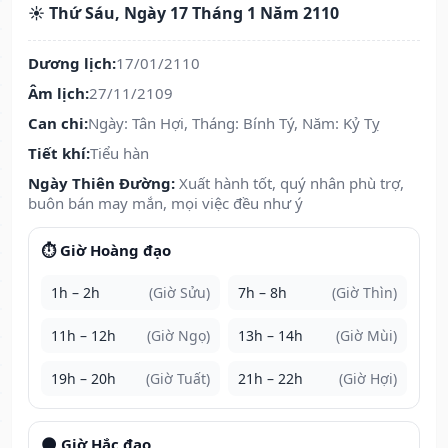
☀️ Thứ Sáu, Ngày 17 Tháng 1 Năm 2110
Dương lịch:
17/01/2110
Âm lịch:
27/11/2109
Can chi:
Ngày: Tân Hợi, Tháng: Bính Tý, Năm: Kỷ Tỵ
Tiết khí:
Tiểu hàn
Ngày Thiên Đường:
Xuất hành tốt, quý nhân phù trợ,
buôn bán may mắn, mọi việc đều như ý
⏱️ Giờ Hoàng đạo
1h – 2h
(Giờ Sửu)
7h – 8h
(Giờ Thìn)
11h – 12h
(Giờ Ngọ)
13h – 14h
(Giờ Mùi)
19h – 20h
(Giờ Tuất)
21h – 22h
(Giờ Hợi)
🌑 Giờ Hắc đạo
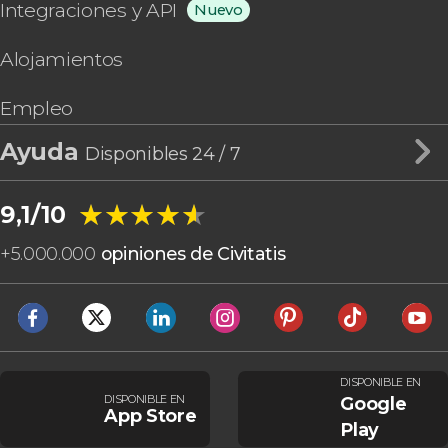
Integraciones y API
Nuevo
Alojamientos
Empleo
Ayuda
Disponibles 24 / 7
★★★★★
★★★★★
9,1/10
+
5.000.000
opiniones de Civitatis
DISPONIBLE EN
DISPONIBLE EN
Google
App Store
Play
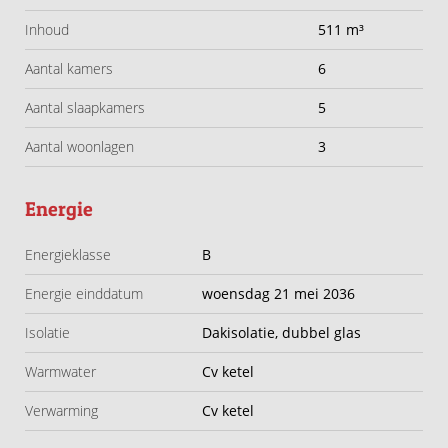
Inhoud
511 m³
Geemansweer 6 is een ruim, compleet en gezellig
Aantal kamers
6
gezinshuis waar comfort, sfeer en praktisch woongemak
op een fijne manier samenkomen.
Aantal slaapkamers
5
Aantal woonlagen
3
Highlights:
•Bouwjaar 1974
Energie
•Woonoppervlakte ca. 132 m²
•Perceeloppervlakte ca. 131 m²
Energieklasse
B
•Ruime woonkamer met woonkeuken van samen ca. 45
m²
Energie einddatum
woensdag 21 mei 2036
•Stenen berging van ca. 6 m² in de voortuin
Isolatie
Dakisolatie, dubbel glas
•Maar liefst 5 slaapkamers
•Badkamer van ca. 5 m² met inloopdouche, toilet en
Warmwater
Cv ketel
wastafelmeubel
Verwarming
Cv ketel
•Achtertuin gelegen op het westen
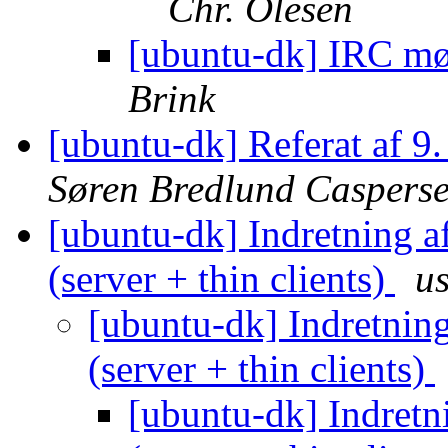
Chr. Olesen
[ubuntu-dk] IRC mø
Brink
[ubuntu-dk] Referat af 
Søren Bredlund Caspers
[ubuntu-dk] Indretning a
(server + thin clients)
us
[ubuntu-dk] Indretnin
(server + thin clients)
[ubuntu-dk] Indretn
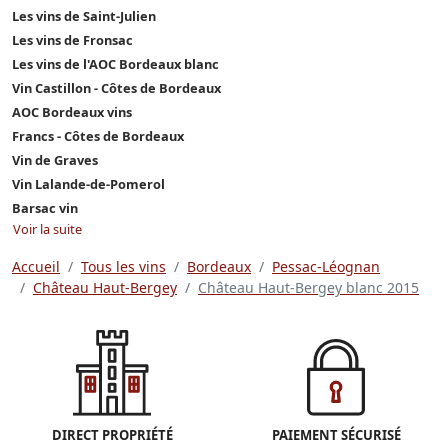
Les vins de Saint-Julien
Les vins de Fronsac
Les vins de l'AOC Bordeaux blanc
Vin Castillon - Côtes de Bordeaux
AOC Bordeaux vins
Francs - Côtes de Bordeaux
Vin de Graves
Vin Lalande-de-Pomerol
Barsac vin
Voir la suite
Accueil
Tous les vins
Bordeaux
Pessac-Léognan
Château Haut-Bergey
Château Haut-Bergey blanc 2015
DIRECT PROPRIÉTÉ
PAIEMENT SÉCURISÉ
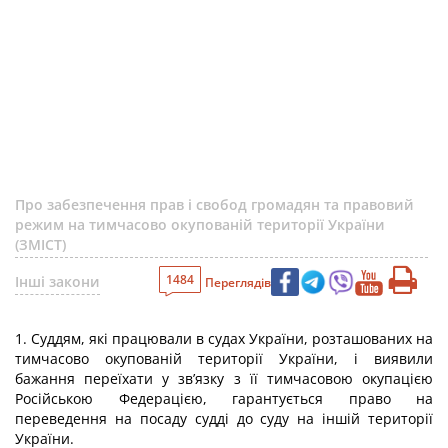
Про забезпечення прав і свобод громадян та правовий
режим на тимчасово окупованій території України
(ЗМІСТ)
1484
Інші закони
Переглядів
1. Суддям, які працювали в судах України, розташованих на
тимчасово окупованій території України, і виявили
бажання переїхати у зв’язку з її тимчасовою окупацією
Російською Федерацією, гарантується право на
переведення на посаду судді до суду на іншій території
України.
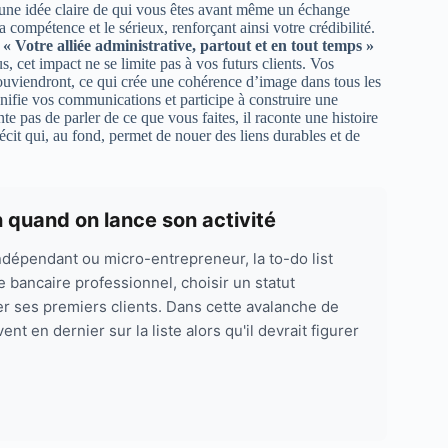
une idée claire de qui vous êtes avant même un échange
la compétence et le sérieux, renforçant ainsi votre crédibilité.
e
« Votre alliée administrative, partout et en tout temps »
s, cet impact ne se limite pas à vos futurs clients. Vos
souviendront, ce qui crée une cohérence d’image dans tous les
nifie vos communications et participe à construire une
 pas de parler de ce que vous faites, il raconte une histoire
écit qui, au fond, permet de nouer des liens durables et de
n quand on lance son activité
ndépendant ou micro-entrepreneur, la to-do list
e bancaire professionnel, choisir un statut
ver ses premiers clients. Dans cette avalanche de
t en dernier sur la liste alors qu'il devrait figurer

◆ Problem statement:
Count the lines in the items above that contain the string "Haut", and reply with only that number.

◆ Worked solution:
2